ROCs provides bias-corrected estimates of the ROC surfaces of the continuous diagnostic test by using TCF.

Usage

ROCs.tcf(method = "full", T, Dvec, V = NULL, rhoEst = NULL, piEst = NULL, cps)
ROCs(
  method = "full",
  T,
  Dvec,
  V,
  A = NULL,
  rhoEst = NULL,
  piEst = NULL,
  ncp = 100,
  plot = TRUE,
  ellipsoid = FALSE,
  cpst = NULL,
  level = 0.95,
  sur.col = c("gray40", "green"),
  BOOT = FALSE,
  nR = 250,
  parallel = FALSE,
  ncpus = ifelse(parallel, detectCores()/2, NULL),
  ...
)

Arguments

method

a estimation method to be used for estimating the true class fractions in presence of verification bias. See 'Details'.

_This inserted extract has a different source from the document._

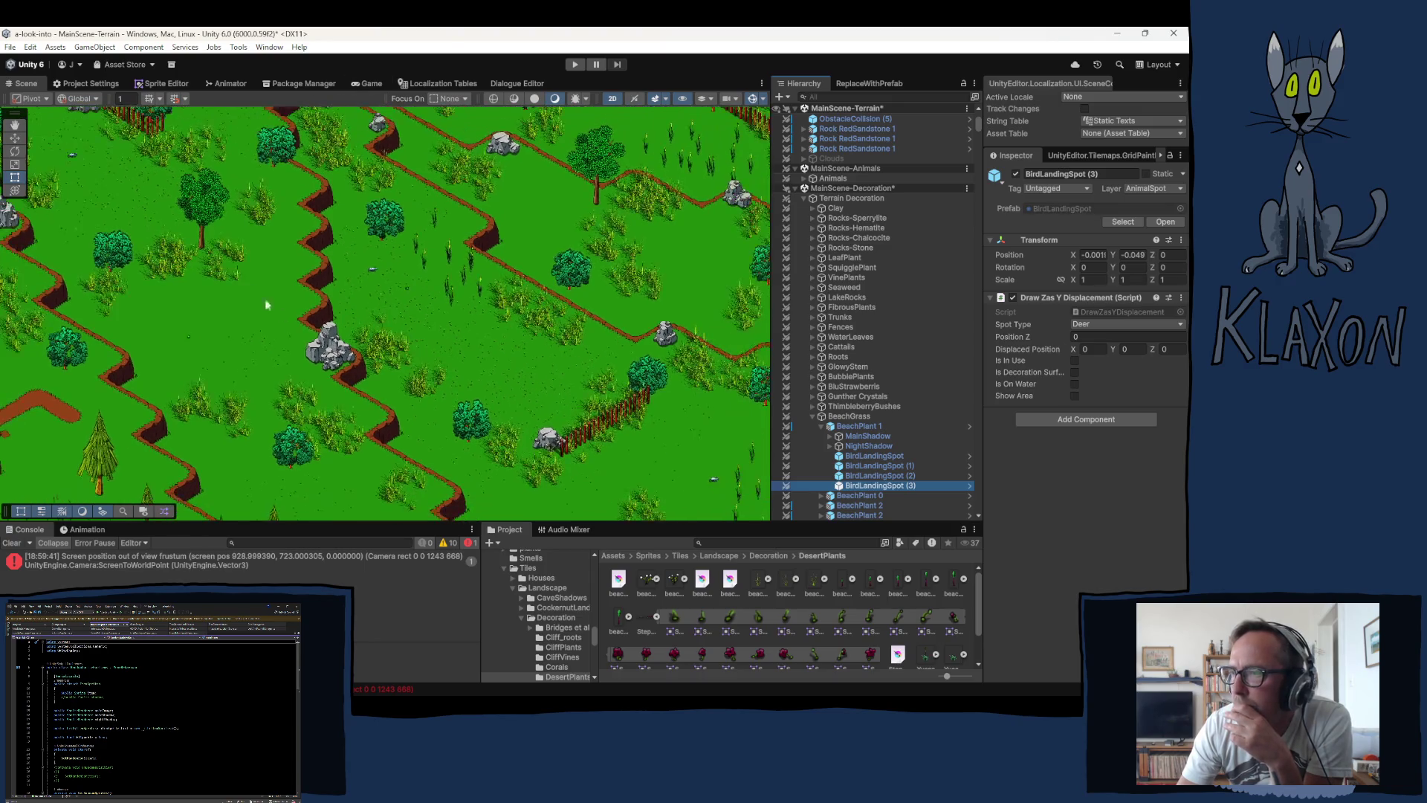
key("Up")
key("Left")
left_click_drag(203, 287, 303, 425)
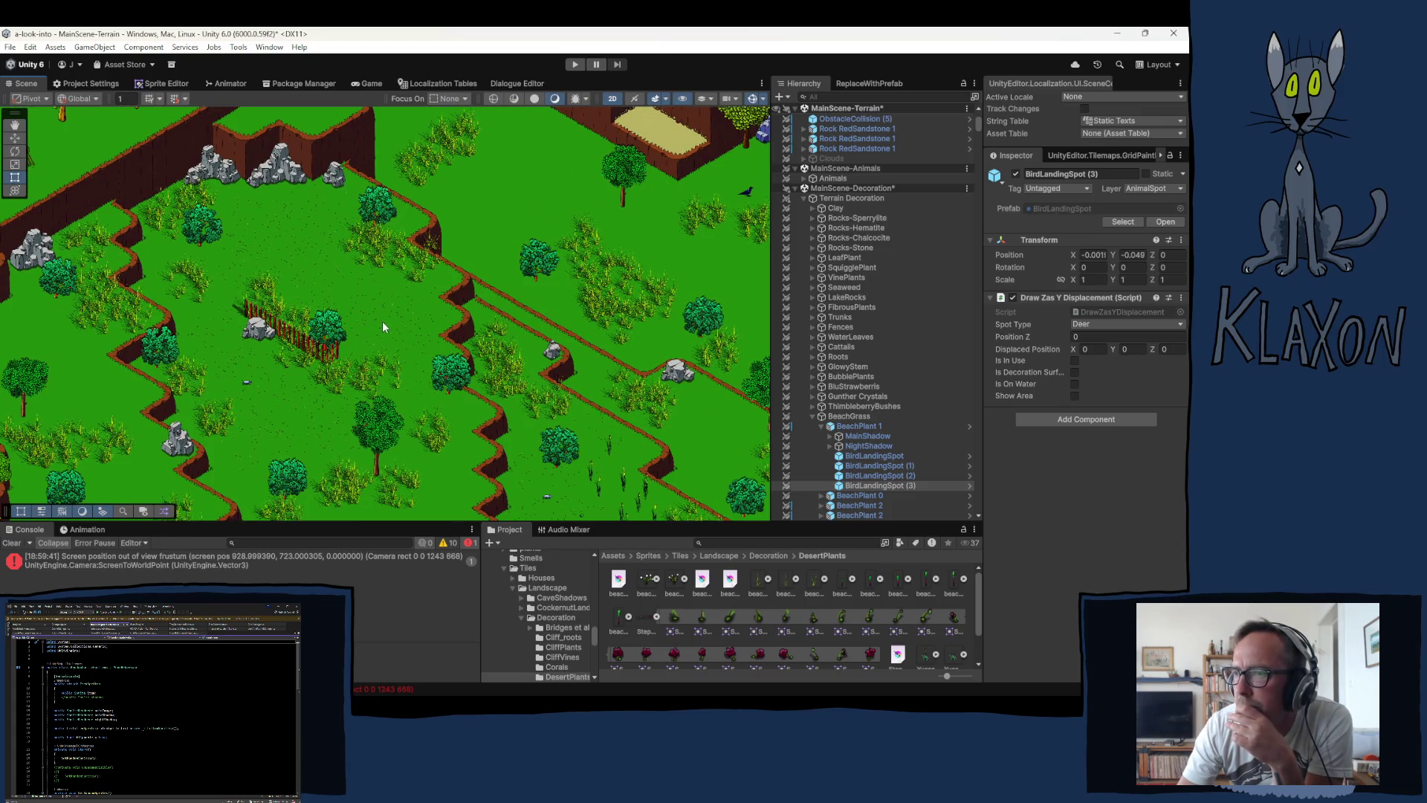
key("Right")
key("Down")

a numeric vector containing the diagnostic test values. NA values are not allowed.

Dvec

a n * 3 binary matrix with the three columns, corresponding to three classes of the disease status. In row i, 1 in column j indicates that the i-th subject belongs to class j, with j = 1, 2, 3. A row of NA values indicates a non-verified subject.

a binary vector containing the verification status (1 verified, 0 not verified).

rhoEst

a result of a call to rhoMLogit of rhoKNN to fit the disease model.

piEst

a result of a call to psglm to fit the verification model.

cps

a cut point $(c_1, c_2)$, with $c_1 < c_2$, which used to estimate TCFs. If m estimates of TCFs are required, cps must be matrix with m rows and 2 columns.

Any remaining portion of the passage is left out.